Я подумала, что она крутится в таких кругах, где всегда высказывается одна точка зрения. Наш спор, конечно, не изменит никакого ее подхода к жизни, потому что Захарова, очевидно, забетонированная женщина, ядерная такая — она непробиваемая.
Ты ей говоришь, допустим, что в Крыму [во время «референдума» о присоединении к России] не было международных экспертов, наблюдателей, а она отвечает, что они были. И всё, для нее этого достаточно. Она сказала, что были, значит, были. Мне кажется, она себя выставила в очередной раз посмешищем для нормальных людей.
Мария Захарова говорит очень уверенно: в начале мероприятия она была открытой, доброжелательной. Я не обратила на это особого внимания, но во время нашего разговора она была уже достаточно агрессивной и в конце даже сказала что-то типа: «Простите, что так эмоционально, но вы сами так завели разговор».

◆ НАБОР ДАННЫХ

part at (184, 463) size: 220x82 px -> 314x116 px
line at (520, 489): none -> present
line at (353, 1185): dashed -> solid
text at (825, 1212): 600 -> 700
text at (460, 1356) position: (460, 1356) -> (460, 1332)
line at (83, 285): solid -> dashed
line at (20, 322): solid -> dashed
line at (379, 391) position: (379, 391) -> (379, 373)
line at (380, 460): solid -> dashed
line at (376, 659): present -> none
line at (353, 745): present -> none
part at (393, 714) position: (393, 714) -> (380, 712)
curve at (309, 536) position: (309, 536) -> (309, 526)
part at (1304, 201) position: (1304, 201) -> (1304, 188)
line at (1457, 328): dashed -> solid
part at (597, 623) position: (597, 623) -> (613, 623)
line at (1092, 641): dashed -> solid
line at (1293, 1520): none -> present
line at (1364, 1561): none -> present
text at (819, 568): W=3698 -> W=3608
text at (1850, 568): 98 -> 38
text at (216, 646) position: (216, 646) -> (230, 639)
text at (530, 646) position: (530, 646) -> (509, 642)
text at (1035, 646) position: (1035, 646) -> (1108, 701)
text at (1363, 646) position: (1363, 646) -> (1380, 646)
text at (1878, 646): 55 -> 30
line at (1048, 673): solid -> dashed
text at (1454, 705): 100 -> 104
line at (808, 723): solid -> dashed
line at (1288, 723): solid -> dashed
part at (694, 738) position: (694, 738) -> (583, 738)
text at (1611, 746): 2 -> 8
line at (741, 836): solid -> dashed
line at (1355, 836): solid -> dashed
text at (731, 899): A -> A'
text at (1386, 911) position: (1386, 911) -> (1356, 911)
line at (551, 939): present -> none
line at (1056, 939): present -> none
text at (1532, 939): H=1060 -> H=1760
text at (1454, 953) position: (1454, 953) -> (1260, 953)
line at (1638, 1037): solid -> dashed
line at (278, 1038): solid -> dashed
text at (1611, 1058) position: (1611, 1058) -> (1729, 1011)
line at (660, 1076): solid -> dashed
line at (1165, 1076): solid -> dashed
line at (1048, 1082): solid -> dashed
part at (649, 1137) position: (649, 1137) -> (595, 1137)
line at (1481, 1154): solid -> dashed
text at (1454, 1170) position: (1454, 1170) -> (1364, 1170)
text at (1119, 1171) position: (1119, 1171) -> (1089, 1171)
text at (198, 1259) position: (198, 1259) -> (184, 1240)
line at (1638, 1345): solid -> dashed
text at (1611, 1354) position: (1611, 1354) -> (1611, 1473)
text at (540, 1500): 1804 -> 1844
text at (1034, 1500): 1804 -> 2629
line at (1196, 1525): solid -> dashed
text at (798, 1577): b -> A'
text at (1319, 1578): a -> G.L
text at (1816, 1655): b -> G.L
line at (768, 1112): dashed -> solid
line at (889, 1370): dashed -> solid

◆ ЗАДАНИЕ 1
Воспроизведите дословно часть текста о споре с Захаровой. Начните с места, где стоят слова «Я подумала, что», и остановитесь после слов «такая — она непробиваемая.».
◆ ЗАДАНИЕ 2
Пожалуйста, определите, согласуются ли с текстом о споре с Захаровой утверждения (a), (b) и (c). Для каждого ответьте «да» или «нет» и дословно приведите решающие слова текста. (a) В начале мероприятия Захарова была агрессивной. (b) Спор изменит подход Захаровой к жизни. (c) Захарова утверждала, что в Крыму были международные наблюдатели.
◆ ЗАДАНИЕ 3
Изложите содержание текста о споре с Захаровой в двух предложениях.

◆ МЕСТО ДЛЯ ОТВЕТА 1
Я подумала, что она крутится в таких кругах, где всегда высказывается одна точка зрения. Наш спор, конечно, не изменит никакого ее подхода к жизни, потому что Захарова, очевидно, забетонированная женщина, ядерная такая — она непробиваемая.

◆ МЕСТО ДЛЯ ОТВЕТА 2
(a) Нет: «в начале мероприятия она была открытой, доброжелательной».
(b) Нет: «Наш спор, конечно, не изменит никакого ее подхода к жизни».
(c) Да: «а она отвечает, что они были».

◆ МЕСТО ДЛЯ ОТВЕТА 3
Спор не изменит подхода Захаровой к жизни: она непробиваема, и если она говорит, что в Крыму были международные наблюдатели, то для нее этого достаточно. В начале мероприятия она была открытой и доброжелательной, но во время разговора стала достаточно агрессивной.